▸ PROBLEM DESCRIPTION: An exact transcription of every record below is required, with the pictures left out.

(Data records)
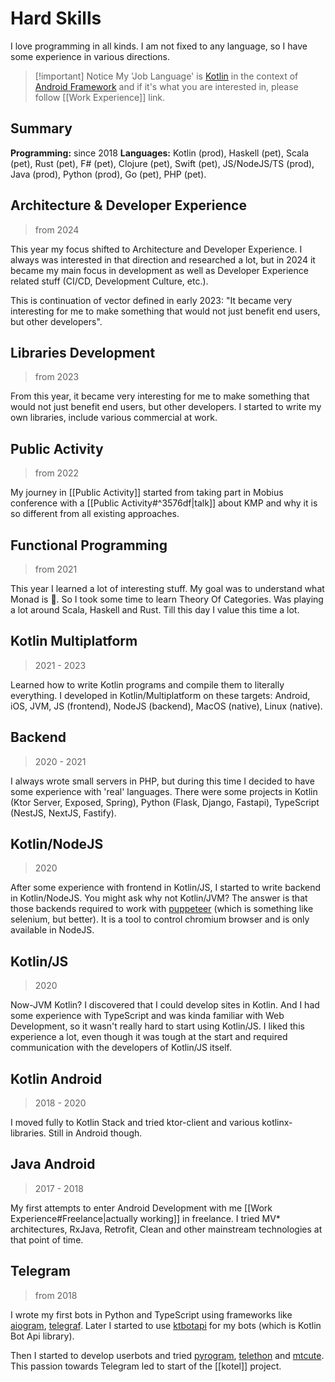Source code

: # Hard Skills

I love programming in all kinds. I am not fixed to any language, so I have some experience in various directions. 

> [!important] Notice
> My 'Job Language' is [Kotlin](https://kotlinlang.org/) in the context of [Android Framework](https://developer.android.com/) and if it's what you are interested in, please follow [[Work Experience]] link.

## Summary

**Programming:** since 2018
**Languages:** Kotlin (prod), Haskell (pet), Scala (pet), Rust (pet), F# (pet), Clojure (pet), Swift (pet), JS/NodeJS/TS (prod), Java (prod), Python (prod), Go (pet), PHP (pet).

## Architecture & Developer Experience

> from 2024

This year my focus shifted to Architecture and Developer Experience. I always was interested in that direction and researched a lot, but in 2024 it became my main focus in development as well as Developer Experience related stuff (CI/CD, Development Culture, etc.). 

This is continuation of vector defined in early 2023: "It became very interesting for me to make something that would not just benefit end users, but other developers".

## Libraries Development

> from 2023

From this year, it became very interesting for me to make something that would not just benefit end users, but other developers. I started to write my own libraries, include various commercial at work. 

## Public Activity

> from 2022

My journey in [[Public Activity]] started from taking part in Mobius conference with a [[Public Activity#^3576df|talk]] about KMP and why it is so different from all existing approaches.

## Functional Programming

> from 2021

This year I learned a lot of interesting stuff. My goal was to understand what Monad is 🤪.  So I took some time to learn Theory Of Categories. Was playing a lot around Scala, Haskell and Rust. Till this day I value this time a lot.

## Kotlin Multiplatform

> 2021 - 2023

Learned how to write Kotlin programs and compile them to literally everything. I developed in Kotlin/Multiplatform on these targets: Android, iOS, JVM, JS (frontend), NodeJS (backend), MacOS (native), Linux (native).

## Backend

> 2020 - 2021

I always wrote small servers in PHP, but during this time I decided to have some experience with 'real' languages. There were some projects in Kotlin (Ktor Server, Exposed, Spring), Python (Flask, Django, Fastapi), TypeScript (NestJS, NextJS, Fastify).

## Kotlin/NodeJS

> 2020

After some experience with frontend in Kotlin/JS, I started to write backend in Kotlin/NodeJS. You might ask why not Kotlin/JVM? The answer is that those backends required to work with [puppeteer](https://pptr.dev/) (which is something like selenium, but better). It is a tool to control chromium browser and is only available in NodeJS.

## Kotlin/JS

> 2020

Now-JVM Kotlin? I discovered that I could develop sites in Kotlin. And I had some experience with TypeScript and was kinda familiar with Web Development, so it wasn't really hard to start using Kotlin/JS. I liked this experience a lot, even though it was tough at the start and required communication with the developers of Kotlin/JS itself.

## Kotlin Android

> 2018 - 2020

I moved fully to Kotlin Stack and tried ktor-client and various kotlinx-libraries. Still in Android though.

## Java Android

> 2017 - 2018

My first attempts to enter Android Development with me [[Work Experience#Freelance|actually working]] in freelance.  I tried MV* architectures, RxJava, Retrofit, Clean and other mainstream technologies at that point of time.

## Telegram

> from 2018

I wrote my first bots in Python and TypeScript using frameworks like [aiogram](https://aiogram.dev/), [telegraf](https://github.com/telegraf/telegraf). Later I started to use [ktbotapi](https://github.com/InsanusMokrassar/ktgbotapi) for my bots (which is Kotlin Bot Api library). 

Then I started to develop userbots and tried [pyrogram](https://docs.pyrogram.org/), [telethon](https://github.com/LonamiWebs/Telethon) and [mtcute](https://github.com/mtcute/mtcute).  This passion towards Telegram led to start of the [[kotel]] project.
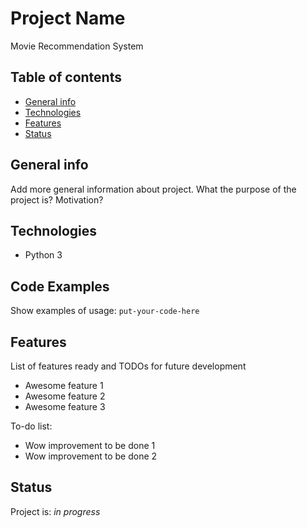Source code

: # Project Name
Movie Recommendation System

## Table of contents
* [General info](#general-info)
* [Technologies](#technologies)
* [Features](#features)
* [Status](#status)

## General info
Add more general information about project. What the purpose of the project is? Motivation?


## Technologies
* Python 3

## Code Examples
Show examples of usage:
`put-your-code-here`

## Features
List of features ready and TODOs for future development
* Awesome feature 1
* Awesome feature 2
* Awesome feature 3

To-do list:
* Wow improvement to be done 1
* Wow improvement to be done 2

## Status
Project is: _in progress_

▸ EXPECTED ANSWER:
Source code

: # Hard Skills

I love programming in all kinds. I am not fixed to any language, so I have some experience in various directions. 

> [!important] Notice
> My 'Job Language' is [Kotlin](https://kotlinlang.org/) in the context of [Android Framework](https://developer.android.com/) and if it's what you are interested in, please follow [[Work Experience]] link.

## Summary

**Programming:** since 2018
**Languages:** Kotlin (prod), Haskell (pet), Scala (pet), Rust (pet), F# (pet), Clojure (pet), Swift (pet), JS/NodeJS/TS (prod), Java (prod), Python (prod), Go (pet), PHP (pet).

## Architecture & Developer Experience

> from 2024

This year my focus shifted to Architecture and Developer Experience. I always was interested in that direction and researched a lot, but in 2024 it became my main focus in development as well as Developer Experience related stuff (CI/CD, Development Culture, etc.). 

This is continuation of vector defined in early 2023: "It became very interesting for me to make something that would not just benefit end users, but other developers".

## Libraries Development

> from 2023

From this year, it became very interesting for me to make something that would not just benefit end users, but other developers. I started to write my own libraries, include various commercial at work. 

## Public Activity

> from 2022

My journey in [[Public Activity]] started from taking part in Mobius conference with a [[Public Activity#^3576df|talk]] about KMP and why it is so different from all existing approaches.

## Functional Programming

> from 2021

This year I learned a lot of interesting stuff. My goal was to understand what Monad is 🤪.  So I took some time to learn Theory Of Categories. Was playing a lot around Scala, Haskell and Rust. Till this day I value this time a lot.

## Kotlin Multiplatform

> 2021 - 2023

Learned how to write Kotlin programs and compile them to literally everything. I developed in Kotlin/Multiplatform on these targets: Android, iOS, JVM, JS (frontend), NodeJS (backend), MacOS (native), Linux (native).

## Backend

> 2020 - 2021

I always wrote small servers in PHP, but during this time I decided to have some experience with 'real' languages. There were some projects in Kotlin (Ktor Server, Exposed, Spring), Python (Flask, Django, Fastapi), TypeScript (NestJS, NextJS, Fastify).

## Kotlin/NodeJS

> 2020

After some experience with frontend in Kotlin/JS, I started to write backend in Kotlin/NodeJS. You might ask why not Kotlin/JVM? The answer is that those backends required to work with [puppeteer](https://pptr.dev/) (which is something like selenium, but better). It is a tool to control chromium browser and is only available in NodeJS.

## Kotlin/JS

> 2020

Now-JVM Kotlin? I discovered that I could develop sites in Kotlin. And I had some experience with TypeScript and was kinda familiar with Web Development, so it wasn't really hard to start using Kotlin/JS. I liked this experience a lot, even though it was tough at the start and required communication with the developers of Kotlin/JS itself.

## Kotlin Android

> 2018 - 2020

I moved fully to Kotlin Stack and tried ktor-client and various kotlinx-libraries. Still in Android though.

## Java Android

> 2017 - 2018

My first attempts to enter Android Development with me [[Work Experience#Freelance|actually working]] in freelance.  I tried MV* architectures, RxJava, Retrofit, Clean and other mainstream technologies at that point of time.

## Telegram

> from 2018

I wrote my first bots in Python and TypeScript using frameworks like [aiogram](https://aiogram.dev/), [telegraf](https://github.com/telegraf/telegraf). Later I started to use [ktbotapi](https://github.com/InsanusMokrassar/ktgbotapi) for my bots (which is Kotlin Bot Api library). 

Then I started to develop userbots and tried [pyrogram](https://docs.pyrogram.org/), [telethon](https://github.com/LonamiWebs/Telethon) and [mtcute](https://github.com/mtcute/mtcute).  This passion towards Telegram led to start of the [[kotel]] project.
Source code

: # Project Name
Movie Recommendation System

## Table of contents
* [General info](#general-info)
* [Technologies](#technologies)
* [Features](#features)
* [Status](#status)

## General info
Add more general information about project. What the purpose of the project is? Motivation?


## Technologies
* Python 3

## Code Examples
Show examples of usage:
`put-your-code-here`

## Features
List of features ready and TODOs for future development
* Awesome feature 1
* Awesome feature 2
* Awesome feature 3

To-do list:
* Wow improvement to be done 1
* Wow improvement to be done 2

## Status
Project is: _in progress_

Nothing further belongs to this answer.